Gerry Hemingway said, ‘Some of the climatologists call these worlds Venusian, or Para-Venusian . . . It’s all about water. Datum Earth and Venus seem to be at two ends of a band of possible water content levels, for planets like ours. Our Earth has a lot of surface water in its oceans, of course, and in the air, and cycling around in the mantle. Venus may have started out with a similar water lode but lost it all early on. A world like this is somewhere on the spectrum between the two – significantly drier than Earth, not as dry as Venus. There is life here, even complex life, even sapients, but it’s sparse, isolated. The early Long Earth explorers, including the first Valienté mission, missed this exception. And its inhabitants. Well, you would, unless you took the time to survey the whole planet.’
Yue-Sai shook her head. ‘We always rush, rush across the Long Earth. So we did on the Zheng He . So we will on this wonderful craft! One always wonders what one misses, simply through not having time enough to see. So many worlds, so many wonders.’

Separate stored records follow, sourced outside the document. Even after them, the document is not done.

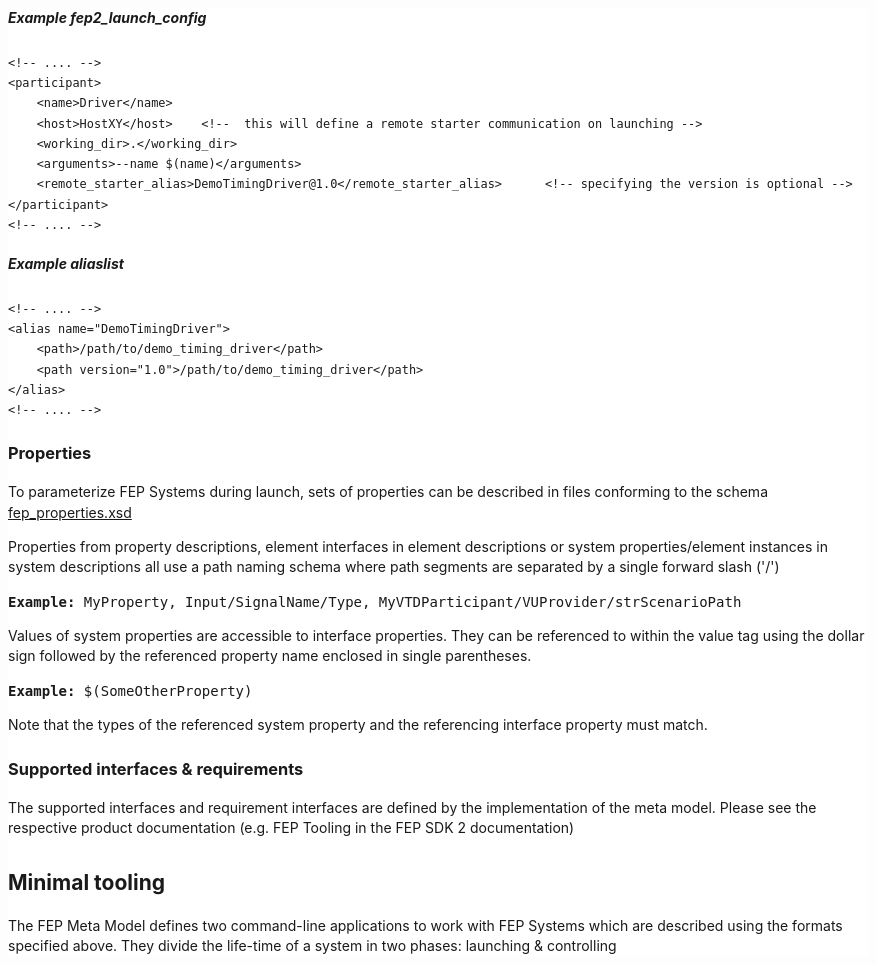 ##### Example fep2_launch_config
    <!-- .... -->
    <participant>
        <name>Driver</name>
        <host>HostXY</host>    <!--  this will define a remote starter communication on launching -->
        <working_dir>.</working_dir>
        <arguments>--name $(name)</arguments>
        <remote_starter_alias>DemoTimingDriver@1.0</remote_starter_alias>      <!-- specifying the version is optional -->
    </participant>
    <!-- .... -->

##### Example aliaslist
    <!-- .... -->
    <alias name="DemoTimingDriver">
        <path>/path/to/demo_timing_driver</path>
        <path version="1.0">/path/to/demo_timing_driver</path>
    </alias>
    <!-- .... -->

### Properties
To parameterize FEP Systems during launch, sets of properties can be described in files conforming to
the schema [fep_properties.xsd](xsd/fep_properties.xsd)

Properties from property descriptions, element interfaces in element descriptions or system properties/element
instances in system descriptions all use a path naming schema where path segments are separated by a single forward slash ('/')

<pre><b>Example:</b> MyProperty, Input/SignalName/Type, MyVTDParticipant/VUProvider/strScenarioPath</pre>

Values of system properties are accessible to interface properties. They can be referenced to within the value
tag using the dollar sign followed by the referenced property name enclosed in single parentheses.

<pre><b>Example:</b> $(SomeOtherProperty)</pre>

Note that the types of the referenced system property and the referencing interface property must match.


### Supported interfaces & requirements

The supported interfaces and requirement interfaces are defined by the implementation of the meta model.
Please see the respective product documentation (e.g. FEP Tooling in the FEP SDK 2 documentation)


## Minimal tooling

The FEP Meta Model defines two command-line applications to work with FEP Systems which are described
using the formats specified above. They divide the life-time of a system in two phases: launching & controlling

Hemingway said, ‘It was only five years ago that the indigenous sapient culture was discovered. Since then, despite the demands of the Yellowstone crisis, an international consortium of universities has funded stations of observers and contact specialists: linguists, cultural analysts. You see one such camp below. And we contacted the local sapients.’ He hit a tab, and the map on his tablet lit up with a scattering of dots, spread around the fringes of the continents, and along the main water courses. ‘Here are the main communities we’ve detected so far. They tend to be small in extent but densely inhabited. That’s something to do with the beagles’ biology; they like to live in close bands. But they have links of communication and trade that span the continents.’